### Dataset extract
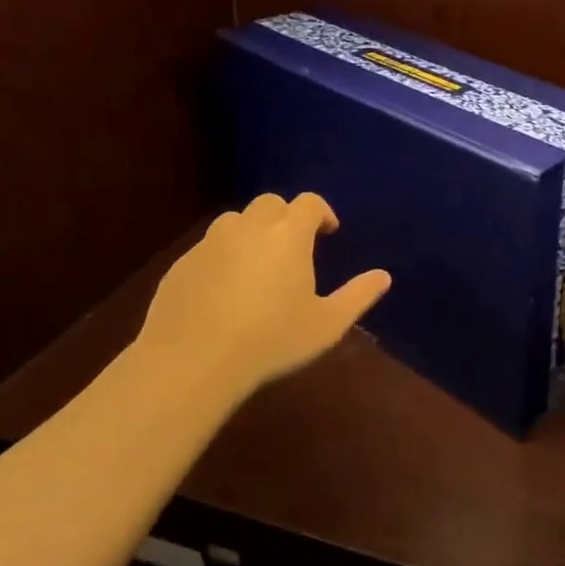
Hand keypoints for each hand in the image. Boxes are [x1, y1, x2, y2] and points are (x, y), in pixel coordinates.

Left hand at [134, 193, 390, 400]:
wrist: (192, 362)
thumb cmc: (271, 340)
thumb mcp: (327, 324)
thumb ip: (358, 296)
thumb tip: (383, 276)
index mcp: (288, 235)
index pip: (308, 203)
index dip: (321, 212)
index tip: (328, 232)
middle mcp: (248, 228)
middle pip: (270, 203)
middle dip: (286, 217)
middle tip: (294, 247)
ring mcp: (210, 244)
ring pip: (235, 221)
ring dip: (252, 232)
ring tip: (258, 264)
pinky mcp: (181, 264)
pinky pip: (208, 248)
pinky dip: (222, 257)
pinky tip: (225, 290)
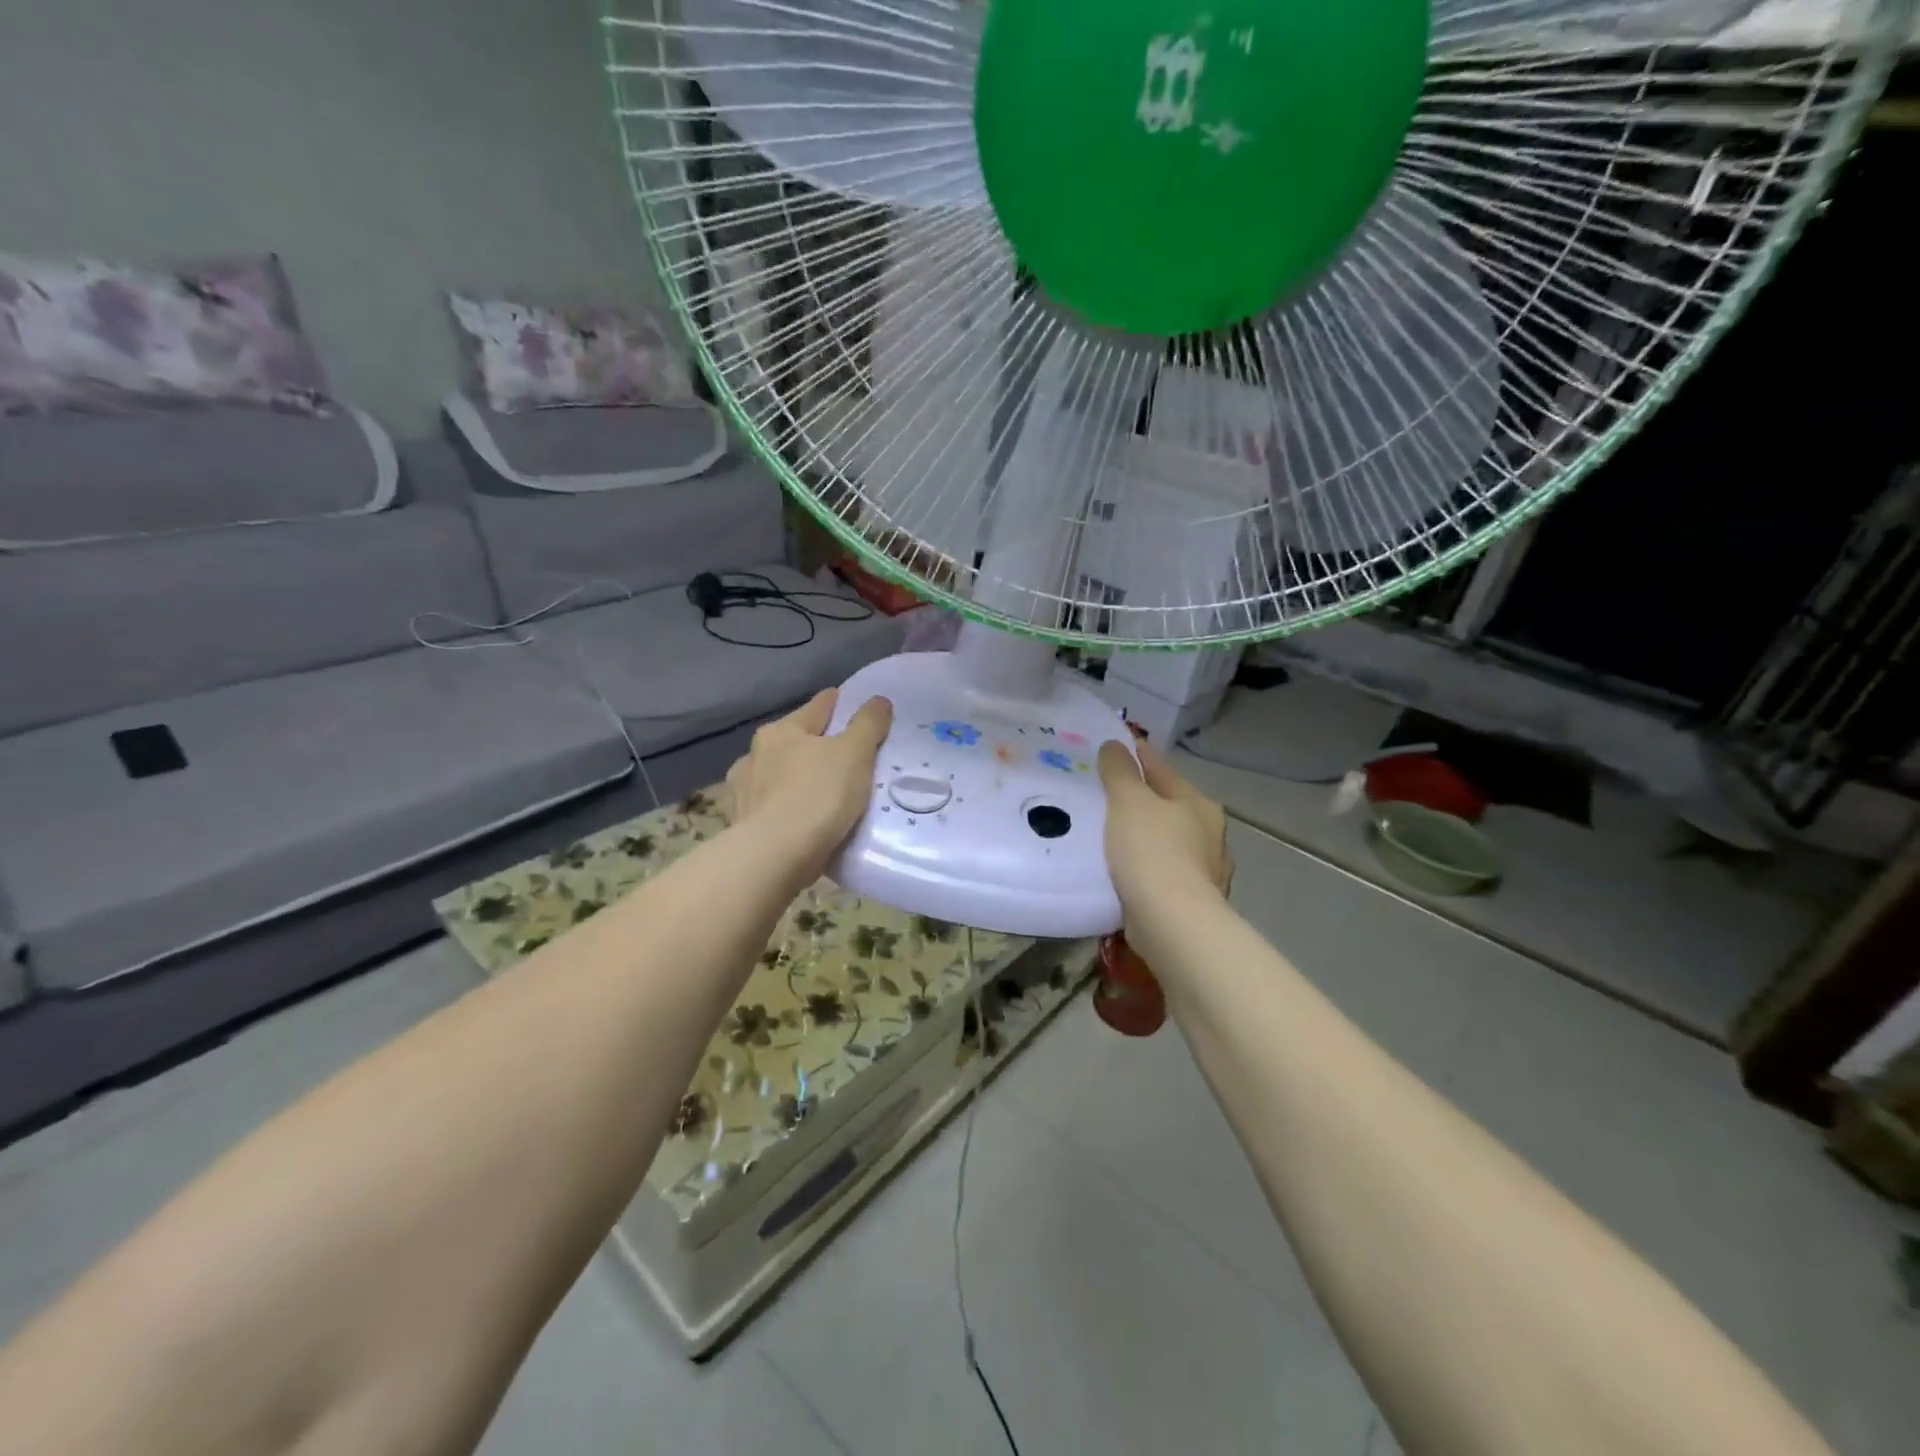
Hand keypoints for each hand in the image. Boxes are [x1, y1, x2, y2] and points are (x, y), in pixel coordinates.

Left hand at [723, 689, 893, 880]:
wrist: (773, 858)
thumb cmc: (817, 796)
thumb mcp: (855, 754)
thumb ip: (868, 724)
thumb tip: (878, 700)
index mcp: (781, 731)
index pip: (817, 707)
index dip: (838, 703)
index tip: (853, 704)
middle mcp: (754, 754)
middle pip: (794, 741)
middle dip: (815, 745)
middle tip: (844, 755)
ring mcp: (742, 791)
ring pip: (777, 775)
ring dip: (794, 778)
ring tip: (819, 792)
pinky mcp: (740, 824)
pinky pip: (769, 807)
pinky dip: (784, 808)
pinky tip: (796, 819)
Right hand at [1097, 738, 1232, 920]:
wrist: (1172, 923)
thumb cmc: (1152, 851)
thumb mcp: (1128, 801)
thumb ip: (1119, 771)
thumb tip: (1114, 745)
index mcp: (1198, 804)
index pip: (1162, 770)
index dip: (1137, 756)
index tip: (1115, 748)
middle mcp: (1209, 835)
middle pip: (1168, 807)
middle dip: (1142, 801)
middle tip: (1106, 795)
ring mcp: (1205, 871)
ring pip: (1167, 842)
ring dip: (1144, 838)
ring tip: (1110, 836)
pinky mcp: (1192, 902)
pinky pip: (1161, 874)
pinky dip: (1145, 869)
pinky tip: (1124, 873)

### Exercise instructions
Each entry above must be printed exactly, apart from its pictures.

### Reply to the exercise
Hand keypoints for each hand in the image. Boxes are [x1, y1, x2, y2] and points are (x, y), in pixel coordinates.

Left hand at [134, 193, 390, 400]:
wrist: (192, 362)
thumb cmc: (271, 340)
thumb mcp: (327, 324)
thumb ip: (358, 296)
thumb tip: (383, 276)
index mcp: (288, 235)
index pip: (308, 203)
index dip: (321, 212)
index tip: (328, 232)
middle mcp: (248, 228)
middle pip: (270, 203)
middle dip: (286, 217)
middle tip: (294, 247)
ring mcp: (210, 244)
ring pip: (235, 221)
ring dip: (252, 232)
ring tip: (258, 264)
pinky mcp: (181, 264)
pinky pip: (208, 248)
pinky dip: (222, 257)
pinky tip: (225, 290)
Hand keypoints for each hand in the image. Boxes are [x1, y1, x2, y2] and points are (x, y), in pixel coordinates.

Left hand at [723, 689, 893, 880]:
wrist: (773, 858)
thumb cmc: (817, 796)
thumb mcp: (855, 754)
thumb ip: (868, 724)
thumb tip: (878, 700)
index mcp: (781, 731)
index pip: (817, 707)
index dip: (838, 703)
index tip: (853, 704)
middle mcp: (754, 754)
middle pip: (794, 741)
middle dip: (815, 745)
middle tip: (844, 755)
ring mcp: (742, 791)
ring pip: (777, 775)
ring dip: (794, 778)
ring tip: (819, 792)
pinky mcp: (740, 824)
pinky pip: (769, 807)
pinky dip: (784, 808)
pinky tip: (796, 819)
Right hand at [1097, 738, 1232, 920]:
wrist: (1172, 923)
thumb cmc: (1152, 851)
thumb mcp: (1128, 801)
thumb ip: (1119, 771)
thumb tip: (1114, 745)
index mcp: (1198, 804)
index pip: (1162, 770)
index dip: (1137, 756)
index tip: (1115, 748)
middle mcp: (1209, 835)
middle pip: (1168, 807)
middle dip: (1142, 801)
middle tip: (1106, 795)
ring mcp: (1205, 871)
ring pip: (1167, 842)
ring dip: (1144, 838)
ring tip: (1110, 836)
pinky mcp: (1192, 902)
pinky pip: (1161, 874)
pinky dip: (1145, 869)
pinky tip: (1124, 873)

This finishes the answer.